Le nouveau ministre de l'Éducation du Québec, Sébastien Proulx, veut faire de la réussite scolaire son cheval de bataille. Il pourrait bien s'inspirer de l'Ontario, qui a porté son taux de diplomation à 84 %. Est-ce possible pour le Québec d'obtenir des résultats similaires?

Un texte de Denis-Martin Chabot

Vérification faite : oui, mais il faudra y mettre de l'argent.

Le taux de diplomation en Ontario est passé de 68 % en 2004 à 84 % en 2014. Pendant la même période, le taux de diplomation au Québec est passé de 67 % à 71 %.

Le coût du succès

En Ontario, les dépenses par élève ont augmenté de 50 % entre 2002 et 2014, selon les données du ministère de l'Éducation. Pour sa part, le Québec affiche une hausse plus modeste, de 38 %, mais entre 1998 et 2012, selon les données les plus récentes.

Les syndicats de l'enseignement estiment, en tenant compte de l'inflation, qu'au cours des 10 dernières années, il y aurait eu plutôt une compression de 1 milliard de dollars.
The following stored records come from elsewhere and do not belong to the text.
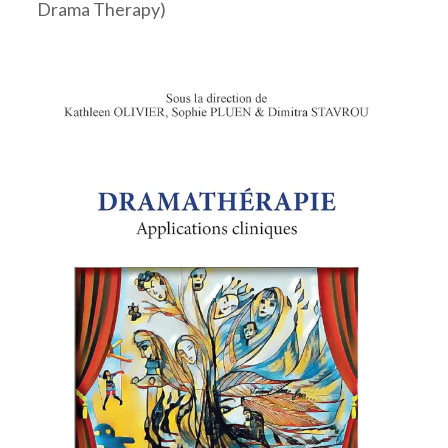
Drama Therapy)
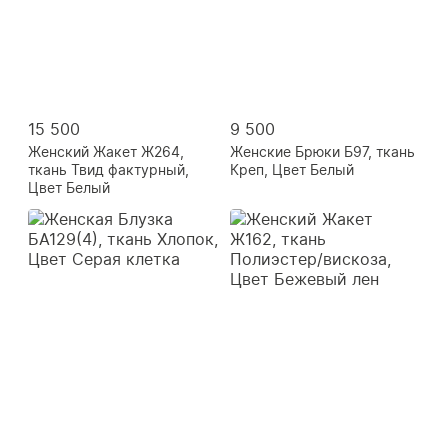
15 500
9 500
Женский Жакет Ж264,
Женские Брюки Б97, ткань
ткань Твид фактурный,
Креп, Цвет Белый
Цвет Белый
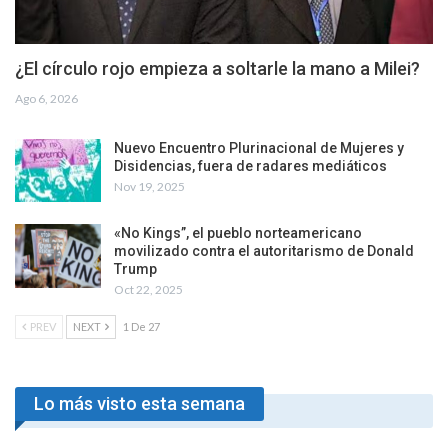
¿El círculo rojo empieza a soltarle la mano a Milei?
Ago 6, 2026
Nuevo Encuentro Plurinacional de Mujeres y
Disidencias, fuera de radares mediáticos
Nov 19, 2025
«No Kings”, el pueblo norteamericano
movilizado contra el autoritarismo de Donald
Trump
Oct 22, 2025
PREV
NEXT
1 De 27
Lo más visto esta semana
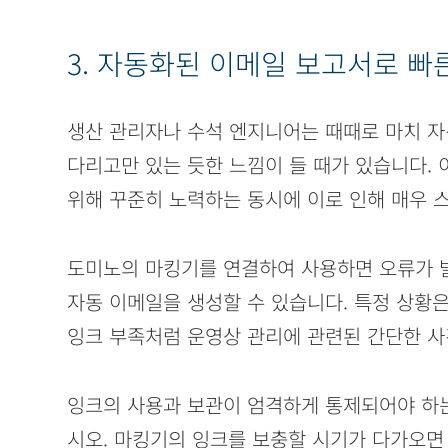
3. 자동화된 이메일 보고서로 빠
생산 관리자나 수석 엔지니어는 때때로 마치 자
다리고만 있는 듯한 느낌이 들 때가 있습니다. 
위해 꾸준히 노력하는 동시에 이로 인해 매우 
도미노의 마킹기를 연결하여 사용하면 오류가 
자동 이메일을 생성할 수 있습니다. 특정 상황은
잉크 부족처럼 운영상 관리에 관련된 간단한 사
잉크의 사용과 보관이 엄격하게 통제되어야 하는
시오. 마킹기의 잉크를 보충할 시기가 다가오면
Savoir choisir les bonnes mesures

Les experts consultés disent toutefois que l'argent n'est pas tout. Il faut, selon eux, des investissements dans des mesures ciblées, comme la maternelle dès 4 ans, l'école obligatoire jusqu'à 18 ans et un meilleur suivi des élèves en difficultés.

Des mesures qu'a déjà proposé la Coalition avenir Québec (CAQ), il y a deux semaines, et qui sont maintenant avancées par le ministre de l'Éducation.

Reste à savoir si le Québec aura les moyens de ses ambitions.